- **GIVEN INSTRUCTION 1**
In the rows, starting at the line containing "coordinates (280, 508)." and ending at the line containing "Indeed, brown leather", substitute "tan quilted jacket" for "brown quilted jacket" and write those lines out again with nothing else altered. Leave the pictures out of your answer.

- **TEXT PROVIDED**
Discussion in 'Trek Literature' started by SpaceCadetJuan, Apr 8, 2013.
There seems to be a lot of groan-stifling going on amongst the NX-01 crew.
I realize Broken Bow was a novelization produced on an extraordinarily short schedule, but surely John Ordover (whom I presume was Carey's editor on the book, as he was her editor on everything else in that era) could have bled a red pen on some of these.
Though, for all we know, he did, and what's left in the published book is mild by comparison.
^The editing process may have been as rushed as the writing process.
I think what got through actually made the story a whole lot better than what we saw in the TV episode. This one of a few times where the novelization was better than the actual episode.
Eh, I felt this was one of the weaker ones actually, aside from the mess hall scene and the implication that sabotage might have been occurring. There wasn't much of a difference between the novel and the script, which made it less interesting and enjoyable to read. If it had been based on an earlier script draft (like STXI's novel) or Carey had expanded on something interesting without the snark, it might've been a good read.
Broken Bow: The Novel (ENT) was better than Emissary: The Novel (DS9). Emissary is one book that I've tried to read on multiple occasions and I've never made it past Chapter 9 before it just ran out of gas.
The novelization of "Emissary" is very different from the episode; J.M Dillard worked from Michael Piller's original script.
I can't speak to this particular project, since I had absolutely no involvement with it, but I can testify that things get crazed sometimes.
I remember editing a movie novelization (which shall go nameless) where the studio unexpectedly moved up the release date, so that I suddenly lost months out of my production schedule and the book had to go to press, like, yesterday.
I confess: I barely glanced at the final revisions before rushing them down to Production and, at the time, was preoccupied with trying to get the cover art approved ASAP.
This is less than ideal, of course, but publishing isn't always pretty. And I got the book out in time for the movie!
This almost certainly has to be the case.
I have two unsubstantiated theories:
First, that it was kind of pushed through without the editor really touching it, trusting the veteran Star Trek writer. The remarks are so obvious it makes it difficult to read the book, I find it difficult to understand how an experienced editor could read through it and approve it without lining out those items.
Second, the editor did go through and mark those things off but somehow an earlier draft accidentally get sent over instead of the corrected one. This kind of thing has been known to happen, even in Star Trek books (though I can't remember which ones, maybe Killing Time?) so it seems plausible as well.

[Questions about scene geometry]
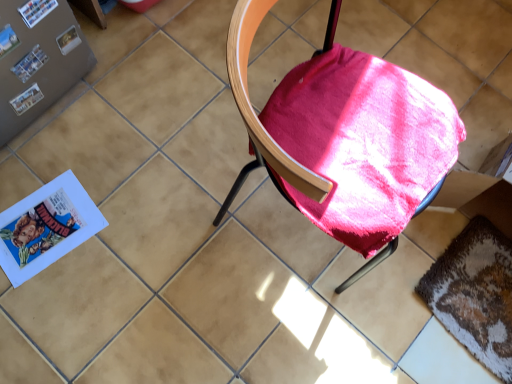
Where is `free spot in front of velvet-like pink cushion at center`? free spot in front of velvet-like pink cushion at center is located at coordinates (x=274, y=325).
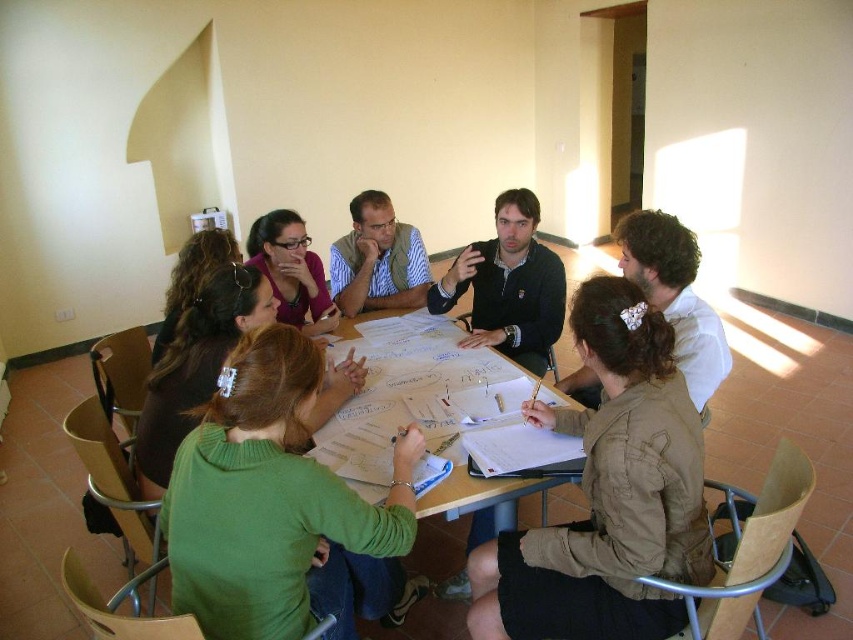
Is white paper at center positioned in front of striped fabric shirt at center?

Yes, it is in front of striped fabric shirt at center.

Does white paper at center appear on the right side of striped fabric shirt at center?

Indeed, white paper at center is positioned on the right side of striped fabric shirt at center.

Between point (428, 378) and point (404, 296), which one is positioned in front?

Point (428, 378) is in front.

Find the location of a particular element. The height and width of the screenshot is (640, 853). white paper at center is located at coordinates (427, 413).

Can you confirm if green sweater at center is shorter than white paper at center?

In fact, green sweater at center may be taller than white paper at center.

Identify the location of green sweater at center. (280, 508).

The image size is (853, 640). What do you see at coordinates (280, 508) in the screenshot?
I see `green sweater at center` at bounding box center [280, 508].

Where is `green sweater at center`? This screenshot has width=853, height=640. green sweater at center is located at coordinates (280, 508).

Who is more forward, (x=566, y=595) or (x=390, y=298)?

Positioned in front is point (x=566, y=595).

Is brown quilted jacket at center taller than striped fabric shirt at center?

Indeed, brown quilted jacket at center has a greater height compared to striped fabric shirt at center.

Is point (514, 620) less distant than point (416, 282)?

That is True.

The height and width of the screenshot is (640, 853). Identify the location of brown quilted jacket at center. (608, 493).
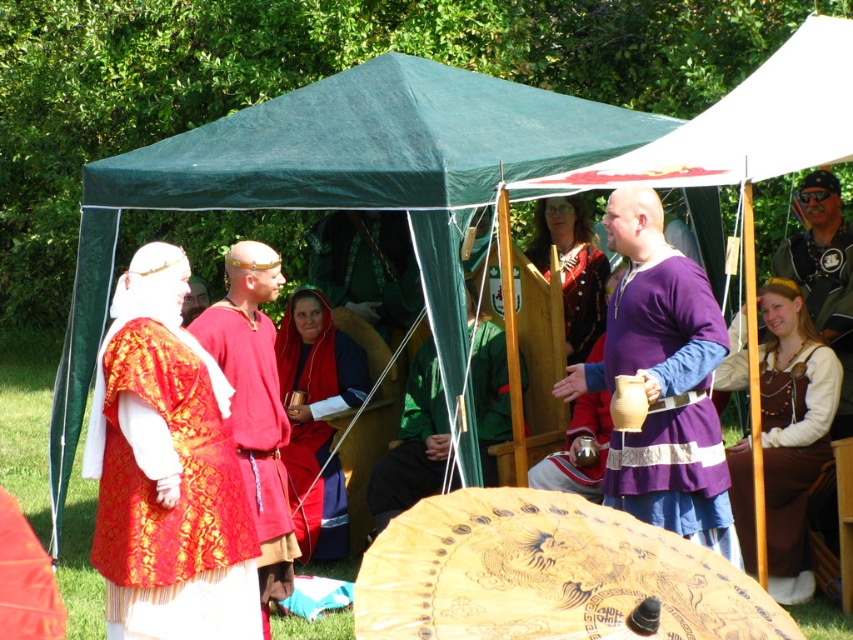
Can you confirm if brown leather apron at right is shorter than matte red fabric at center?

Indeed, brown leather apron at right has a lesser height compared to matte red fabric at center.

Consider the image. Is brown leather apron at right to the left of matte red fabric at center from the viewer's perspective?

In fact, brown leather apron at right is to the right of matte red fabric at center.

Who is more distant from viewer, (763,428) or (325,438)?

The point (325,438) is behind.

This screenshot has height=640, width=853. Find the location of `brown leather apron at right`. brown leather apron at right is located at coordinates (793, 449).

Who is positioned more to the left, wooden carved umbrella at center or matte gold brocade vest at left?

Positioned to the left is matte gold brocade vest at left.

Which of these two, wooden carved umbrella at center or matte gold brocade vest at left, stands shorter?

wooden carved umbrella at center

The width and height of the screenshot is (853, 640). What do you see at coordinates (549, 576) in the screenshot?
I see `wooden carved umbrella at center` at bounding box center [549, 576].

Identify the location of wooden carved umbrella at center. (549, 576).

Between wooden carved umbrella at center and leather jacket at upper right, which one appears on the left side from the viewer's perspective?

Positioned to the left is wooden carved umbrella at center.

Can you confirm if wooden carved umbrella at center is shorter than leather jacket at upper right?

Indeed, wooden carved umbrella at center has a lesser height compared to leather jacket at upper right.

Does point (550, 573) lie in front of point (840, 349)?

Yes.

What are the coordinates of `wooden carved umbrella at center` in the screenshot? It's located at (549, 576).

- **GIVEN INSTRUCTION 2**
According to the forum discussion, whose original script did J.M Dillard work from for the "Emissary" novelization?

- **TASK SOLUTION 1**
Where is `green sweater at center`? This screenshot has width=853, height=640. green sweater at center is located at coordinates (280, 508).

Who is more forward, (x=566, y=595) or (x=390, y=298)?

Positioned in front is point (x=566, y=595).

Is tan quilted jacket at center taller than striped fabric shirt at center?

Indeed, tan quilted jacket at center has a greater height compared to striped fabric shirt at center.

Is point (514, 620) less distant than point (416, 282)?

That is True.

The height and width of the screenshot is (640, 853). Identify the location of tan quilted jacket at center. (608, 493).
Can you confirm if brown leather apron at right is shorter than matte red fabric at center?

Indeed, brown leather apron at right has a lesser height compared to matte red fabric at center.

- **TASK SOLUTION 2**
Michael Piller's original script.